Dimagi’s BHOMA project was featured as a case study on couchone today. In it, we discuss how a technology called CouchDB was used to build the BHOMA system. You can read the full text of the case study below or on couchbase’s website.
Dimagi: A Case Study
BHOMA (Better Health Outcomes through Mentoring and Assessments) is a large research project tasked with improving maternal and child mortality rates in rural Zambia through standardized interventions in clinic care and community health. This requires building a distributed health data capture system, designed and implemented by Dimagi and CIDRZ. This initiative faces many of the same technology challenges encountered in low-resource Africa: limited computer resources, intermittent power, and above all, extremely unreliable internet.
Dimagi needed to leverage the most common modern communications device in many rural communities – the cell phone. But they faced a major hurdle: How to get important and timely patient information from clinics (with no reliable internet connection), to health workers in small communities so they could follow-up with patients in their area. Further, they had to solve how to get information collected on cell phones back to the clinics to monitor patient outcomes.
Dimagi became interested in CouchDB after learning about its replication technology. They needed a fully off-line system for each of their clinics, because the only network connection any of them had was an unreliable GPRS modem on the local cellular network. Network outages and latency could not be allowed to disrupt clinic operations.
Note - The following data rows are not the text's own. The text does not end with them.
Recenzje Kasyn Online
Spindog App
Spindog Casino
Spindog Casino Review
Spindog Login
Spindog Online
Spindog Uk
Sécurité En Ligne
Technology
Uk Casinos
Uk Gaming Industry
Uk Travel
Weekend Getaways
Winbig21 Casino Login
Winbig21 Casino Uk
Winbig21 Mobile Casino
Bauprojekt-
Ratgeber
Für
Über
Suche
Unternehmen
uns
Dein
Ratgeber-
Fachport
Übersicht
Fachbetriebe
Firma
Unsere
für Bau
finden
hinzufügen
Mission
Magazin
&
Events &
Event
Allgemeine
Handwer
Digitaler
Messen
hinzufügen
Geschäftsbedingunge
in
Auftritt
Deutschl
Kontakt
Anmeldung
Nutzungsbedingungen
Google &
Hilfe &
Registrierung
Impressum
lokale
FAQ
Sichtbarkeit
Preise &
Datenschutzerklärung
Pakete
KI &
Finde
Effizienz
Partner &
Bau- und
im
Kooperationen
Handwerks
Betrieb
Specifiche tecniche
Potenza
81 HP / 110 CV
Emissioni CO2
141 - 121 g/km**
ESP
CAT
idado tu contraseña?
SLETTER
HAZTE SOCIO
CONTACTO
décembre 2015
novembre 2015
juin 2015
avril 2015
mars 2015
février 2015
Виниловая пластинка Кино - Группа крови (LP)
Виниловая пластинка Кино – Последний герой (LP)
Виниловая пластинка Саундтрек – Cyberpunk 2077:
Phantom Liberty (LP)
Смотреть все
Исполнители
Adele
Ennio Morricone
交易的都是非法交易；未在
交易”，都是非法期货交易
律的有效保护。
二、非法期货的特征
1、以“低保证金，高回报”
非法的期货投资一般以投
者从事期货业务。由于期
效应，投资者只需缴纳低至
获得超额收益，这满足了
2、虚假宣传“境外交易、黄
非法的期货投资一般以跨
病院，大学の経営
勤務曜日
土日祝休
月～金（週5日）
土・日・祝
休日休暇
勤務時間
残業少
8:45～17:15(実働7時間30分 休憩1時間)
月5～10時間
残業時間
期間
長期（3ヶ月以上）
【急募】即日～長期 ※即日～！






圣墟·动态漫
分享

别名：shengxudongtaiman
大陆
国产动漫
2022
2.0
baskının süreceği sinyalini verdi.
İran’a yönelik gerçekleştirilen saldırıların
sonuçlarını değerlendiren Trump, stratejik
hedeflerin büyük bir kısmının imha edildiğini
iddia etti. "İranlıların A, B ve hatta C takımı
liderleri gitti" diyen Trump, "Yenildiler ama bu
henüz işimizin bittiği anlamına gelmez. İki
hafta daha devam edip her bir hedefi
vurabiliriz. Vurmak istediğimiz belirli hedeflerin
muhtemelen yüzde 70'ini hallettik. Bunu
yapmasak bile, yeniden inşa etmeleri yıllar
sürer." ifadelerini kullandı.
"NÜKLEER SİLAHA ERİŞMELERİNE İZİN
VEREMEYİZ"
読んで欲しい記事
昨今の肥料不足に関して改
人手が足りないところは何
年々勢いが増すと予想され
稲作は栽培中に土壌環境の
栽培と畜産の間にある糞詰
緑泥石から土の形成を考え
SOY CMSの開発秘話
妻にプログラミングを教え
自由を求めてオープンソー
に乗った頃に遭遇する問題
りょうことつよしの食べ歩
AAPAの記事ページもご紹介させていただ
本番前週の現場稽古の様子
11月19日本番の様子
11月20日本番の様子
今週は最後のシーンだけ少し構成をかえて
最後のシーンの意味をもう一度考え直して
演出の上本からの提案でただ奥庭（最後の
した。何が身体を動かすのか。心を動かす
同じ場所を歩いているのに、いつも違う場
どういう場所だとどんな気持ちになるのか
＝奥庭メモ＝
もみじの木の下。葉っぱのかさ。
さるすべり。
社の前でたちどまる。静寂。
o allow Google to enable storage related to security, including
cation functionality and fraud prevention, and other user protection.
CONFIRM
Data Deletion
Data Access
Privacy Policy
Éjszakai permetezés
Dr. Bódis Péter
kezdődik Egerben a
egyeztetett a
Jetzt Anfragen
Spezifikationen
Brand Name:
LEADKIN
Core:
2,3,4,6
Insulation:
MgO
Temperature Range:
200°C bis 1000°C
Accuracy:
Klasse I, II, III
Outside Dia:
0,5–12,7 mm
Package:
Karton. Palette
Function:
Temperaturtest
By standing up a lightweight server at each clinic, backed by a CouchDB datastore, BHOMA was able to ensure constant uptime in the clinics – providing power was up. Each clinic replicates over the modem’s connection to their national CouchDB database. Because of CouchDB’s continuous replication and optimized synchronization, Dimagi didn’t have to worry about writing complicated sync protocols. Filtered replication allowed them to send only the appropriate data to each clinic, drastically reducing the bandwidth required to sync with the central server. The two-way replication also allowed for data collected on CHWs’ cell phones to propagate back to the clinic, for timely patient updates.
Initially Dimagi envisioned storing only heath records in CouchDB, keeping their Postgres databases for other data. Soon, they realized that the built-in replication of CouchDB enabled access to more information at the clinics. CouchDB solved the toughest logistical problems, freeing them to focus on their application and data, and most importantly the health of rural Zambians.
One of the best things they’ve gotten out of CouchDB is a distributed error logging framework. They integrated their exception handler with CouchDB and now are able to check on the health and errors at all the clinics from a single central server. They can now find problems instantly, where before it could have taken months for someone to visit the clinic and see what was going wrong. This application alone is encouraging them to integrate CouchDB with all of their projects, and if this one project was representative, more and more data will be moving into CouchDB.